Filmkritik zu "The Apprentice - The Trump Story": Killer heißt Gewinner
„Du bist gefeuert!“ lautete der Standardsatz von Donald Trump in der TV-Realityshow „The Apprentice“, mit dem er „unqualifizierte“ Kandidaten vom Set kickte – und damit weltweit bekannt wurde. In der höchst realitätsnahen Dramedy „The Apprentice“ ist allerdings Donald Trump der Lehrling. Und er hatte den schlimmsten Lehrmeister, den er jedoch bei Weitem übertraf. So lautet die überzeugende These des beflügelten Trump-Porträts, das der iranisch-dänische Regisseur Ali Abbasi und sein trefflicher Darsteller Sebastian Stan höchst unterhaltsam ausmalen.

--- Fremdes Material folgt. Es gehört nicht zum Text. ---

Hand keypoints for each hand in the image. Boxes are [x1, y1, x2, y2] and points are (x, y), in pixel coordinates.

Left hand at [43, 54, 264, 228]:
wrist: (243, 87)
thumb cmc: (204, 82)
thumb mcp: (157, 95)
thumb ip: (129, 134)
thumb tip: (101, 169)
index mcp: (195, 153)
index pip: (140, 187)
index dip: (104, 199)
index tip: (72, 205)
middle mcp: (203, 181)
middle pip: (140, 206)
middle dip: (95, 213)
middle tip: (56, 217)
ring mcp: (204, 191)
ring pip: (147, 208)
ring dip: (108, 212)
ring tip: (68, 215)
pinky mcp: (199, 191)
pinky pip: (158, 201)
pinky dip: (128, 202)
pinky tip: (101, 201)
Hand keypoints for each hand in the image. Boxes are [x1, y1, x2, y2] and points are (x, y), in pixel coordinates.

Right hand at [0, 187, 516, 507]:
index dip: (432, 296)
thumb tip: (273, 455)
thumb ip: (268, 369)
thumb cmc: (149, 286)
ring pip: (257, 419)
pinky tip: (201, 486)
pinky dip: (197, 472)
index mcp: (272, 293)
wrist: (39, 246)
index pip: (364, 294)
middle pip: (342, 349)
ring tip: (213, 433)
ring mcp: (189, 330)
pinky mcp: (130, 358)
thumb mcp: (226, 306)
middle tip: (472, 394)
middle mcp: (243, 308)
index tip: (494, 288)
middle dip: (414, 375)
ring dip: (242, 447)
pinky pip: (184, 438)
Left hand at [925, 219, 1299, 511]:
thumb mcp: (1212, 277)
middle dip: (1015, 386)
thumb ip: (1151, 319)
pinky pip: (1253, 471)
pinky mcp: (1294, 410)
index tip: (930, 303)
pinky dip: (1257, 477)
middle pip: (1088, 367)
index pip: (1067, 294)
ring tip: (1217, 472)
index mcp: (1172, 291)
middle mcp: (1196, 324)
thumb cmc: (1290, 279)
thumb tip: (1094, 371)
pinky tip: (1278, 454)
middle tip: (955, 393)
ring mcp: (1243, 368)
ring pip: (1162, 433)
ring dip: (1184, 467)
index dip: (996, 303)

Wie es zu Trumps Aufstieg vom orientierungslosen Millionärssohn zum skrupellosen Baulöwen kam, erzählt „The Apprentice“ nach dem Drehbuch des Journalisten Gabriel Sherman so nahe an der Wahrheit, dass man jedes Detail glauben möchte.
Es beginnt in den 70er-Jahren in einem bankrotten New York, in dem der junge Trump-Erbe als Slumlord sein Geld verdient und höchstpersönlich die Mieten eintreibt. Doch er will höher hinaus und träumt von Immobilieninvestitionen im großen Stil: Er träumt vom Trump-Tower. In einem Elite-Club trifft er auf den legendär ruchlosen Rechtsanwalt Roy Cohn. Cohn ist es, der dem jungen, noch unsicheren Trump die drei Imperative seines Erfolgs beibringt, die jedem aufmerksamen Beobachter der Trump-Karriere bekannt vorkommen werden. Erstens: Angreifen! Angreifen! Angreifen! Zweitens: Nie etwas zugeben, alles abstreiten! Drittens: Immer den Sieg behaupten, auch wenn man verloren hat!
Fettabsaugen
Sebastian Stan (bekannt als Marvels „Winter Soldier“) verkörpert Trump mit verblüffender Präzision und verfällt trotz Föhnwelle und Schmollschnute niemals in die Karikatur. Kongenial dazu agiert „Succession“-Star Jeremy Strong als Roy Cohn wie ein giftiges, emotionstotes Reptil. In einer sinistren Szene brüstet er sich damit, nicht nur Julius Rosenberg, sondern auch dessen Frau Ethel wegen Spionage auf den elektrischen Stuhl geschickt zu haben. Amerika ist für Cohn ein „Land der Männer, nicht der Gesetze“.
Er und Trump agieren als erfolgreiche partners in crime, ignorieren Vorschriften und erpressen Beamte, frei nach dem Motto: „Killer heißt Gewinner.“ Eine fiebrige Handkamera begleitet die ökonomische Aufbruchsstimmung und liefert charismatische Bilder aus dem räudigen New York der 70er- und 80er-Jahre. Dazu singen Baccara „Yes Sir, I Can Boogie“, während Trump seine spätere Frau Ivana umwirbt.
Mit dem Erfolg kommt die emotionale Verpanzerung: Zwischen Diätpillen und Fettabsaugen verwandelt sich Trump, zunächst noch gehemmter Spießer, in einen herzlosen Machtmenschen ohne jegliches Schamgefühl. Sein Vorbild Cohn lässt er kalt fallen. Ein weiterer Tiefpunkt offenbart sich in einer ehelichen Vergewaltigungsszene, die Ivana Trump in ihren Memoiren beschrieben hatte, später aber abschwächte.
Das Team rund um den derzeitigen Präsidentschaftskandidaten tobte, als es von „The Apprentice“ Wind bekam, und wollte den Kinostart verhindern. Trump beschimpfte Drehbuchautor Sherman als „niederträchtigen Schreiberling“, sein Sprecher bezeichnete den Film als „Müll“ und „reine Fiktion“. Vielleicht steckt tatsächlich nicht in jedem Detail von „The Apprentice“ die Wahrheit, ganz bestimmt aber in seinem satirischen Gesamtbild. Große Empfehlung!
INFO: KAN/DK/IRL 2024. 122 Min. Von Ali Abbasi. Mit Sebastian Stan, Jeremy Strong.